Efeito carnaval e colapso
A infectologista Raquel Stucchi explica que um colapso na
saúde pública é caracterizado pela demanda de internação superior à capacidade
de tratamento.
“100% de ocupação dos leitos de UTI (Unidade de Tratamento
Intensivo) é o colapso instalado. Mas, acima de 90% já estamos em colapso,
porque não temos como fazer a rotatividade de leitos”, explica Thaís Guimarães.
De acordo com dados revelados pelas secretarias de Saúde, pelo
menos quatro estados brasileiros ultrapassam 90% da taxa de ocupação das UTIs.
A situação é mais crítica em Rondônia, que usa 97,5% de suas
vagas. Depois aparecem Acre (93,3%), Roraima (92%) e Amazonas (91,9%) – os
quatro localizados na região norte.
Apesar dos estados do norte estarem em colapso, diversas
cidades de outras regiões do país vivem a mesma situação, como Araraquara, em
São Paulo, que atingiu
100% da ocupação dos leitos de UTI no último dia 17 de fevereiro.
crise no país ocorre poucas semanas depois do carnaval, cujas
comemorações foram proibidas pelas autoridades em 202. No entanto, diversos
casos de violações das medidas sanitárias foram observados neste período.
“O colapso está relacionado a este evento, mas não é só por
conta do carnaval. Temos o efeito das variantes e das aglomerações que
ocorreram naquele momento. Esses dois elementos tiveram uma combinação
desastrosa.

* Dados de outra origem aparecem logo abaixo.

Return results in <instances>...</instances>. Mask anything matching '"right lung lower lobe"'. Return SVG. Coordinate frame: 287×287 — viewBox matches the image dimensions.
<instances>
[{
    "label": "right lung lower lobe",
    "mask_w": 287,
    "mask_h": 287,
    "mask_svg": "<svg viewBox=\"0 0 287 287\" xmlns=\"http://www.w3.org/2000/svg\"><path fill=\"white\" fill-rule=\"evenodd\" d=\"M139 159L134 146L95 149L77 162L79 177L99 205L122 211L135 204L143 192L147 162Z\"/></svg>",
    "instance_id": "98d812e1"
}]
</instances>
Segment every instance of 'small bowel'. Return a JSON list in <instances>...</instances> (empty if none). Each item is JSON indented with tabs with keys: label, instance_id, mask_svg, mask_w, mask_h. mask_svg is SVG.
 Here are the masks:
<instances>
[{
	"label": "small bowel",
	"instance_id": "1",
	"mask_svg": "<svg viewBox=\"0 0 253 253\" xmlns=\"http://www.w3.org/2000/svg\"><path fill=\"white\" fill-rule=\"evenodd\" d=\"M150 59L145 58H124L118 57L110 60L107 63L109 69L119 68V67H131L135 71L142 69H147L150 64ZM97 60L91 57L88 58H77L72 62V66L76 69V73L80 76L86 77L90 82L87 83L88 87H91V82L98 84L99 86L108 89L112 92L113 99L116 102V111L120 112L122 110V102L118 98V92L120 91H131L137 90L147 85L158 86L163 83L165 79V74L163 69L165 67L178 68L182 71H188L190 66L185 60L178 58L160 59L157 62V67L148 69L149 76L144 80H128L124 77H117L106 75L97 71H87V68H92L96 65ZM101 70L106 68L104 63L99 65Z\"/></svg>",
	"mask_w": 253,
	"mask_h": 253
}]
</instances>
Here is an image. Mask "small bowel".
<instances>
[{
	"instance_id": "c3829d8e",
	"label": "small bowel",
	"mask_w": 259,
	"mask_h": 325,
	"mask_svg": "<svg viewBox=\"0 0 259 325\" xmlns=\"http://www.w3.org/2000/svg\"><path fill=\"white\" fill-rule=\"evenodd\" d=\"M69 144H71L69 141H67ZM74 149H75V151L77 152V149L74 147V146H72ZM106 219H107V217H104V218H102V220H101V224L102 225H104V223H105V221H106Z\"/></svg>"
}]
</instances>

Mas pode ser que outras coisas estejam contribuindo para o
agravamento da crise, e a gente não tem pesquisa para ter certeza”, diz Ethel
Maciel.
Medidas restritivas
Segundo a epidemiologista Ethel Maciel, apenas medidas
rígidas de restrição da circulação podem coibir o colapso.
“Deveríamos fazer lockdown, fechar tudo por 21 dias para
evitar as mortes, mas não é possível neste momento por conta das pressões
sofridas pelas autoridades. Deveríamos ter um plano nacional. O que fizermos
agora vai refletir daqui 15 dias. A gente precisa de um pacto social para
salvar vidas”, diz a professora.
Segundo
levantamento da CNN, há oito estados em que há algum tipo de toque de
recolher está em vigor: Acre, Amazonas, Bahia, Ceará, Mato Grosso, Paraíba,
Paraná, Piauí e São Paulo. Na sexta-feira (26), o governo de SP decretou o
retorno da Região Metropolitana de São Paulo para a fase laranja.
Em São Paulo e no Distrito Federal, os governadores adotaram
medidas de restrição de circulação no período da noite.
Para a infectologista Thaís Guimarães do Hospital das
Clínica, as restrições não são suficientes para evitar o colapso que se
anuncia.
“A medida restritiva das 5h às 23h ou das 20h às 5h não
adianta nada, porque é de manhã que as pessoas estão circulando nas ruas”,
afirma. “Precisamos impedir que as pessoas usem serviços não essenciais, como
restaurantes e bares.”
Apesar da recomendação dos especialistas de que reuniões
sejam evitadas, cidades como o
Rio de Janeiro voltaram às aulas no pior momento da pandemia. Em outros
casos, como na
Bahia e no Rio Grande do Sul, a Justiça vem intervindo na decisão de
governadores de obrigarem o retorno dos jovens às escolas.
“É uma medida acertada não voltar às escolas em um momento de
aceleração do vírus. Se a pandemia está acelerada no município, ela vai estar
acelerada na escola porque ela está inserida nesse contexto”, diz Ethel Maciel.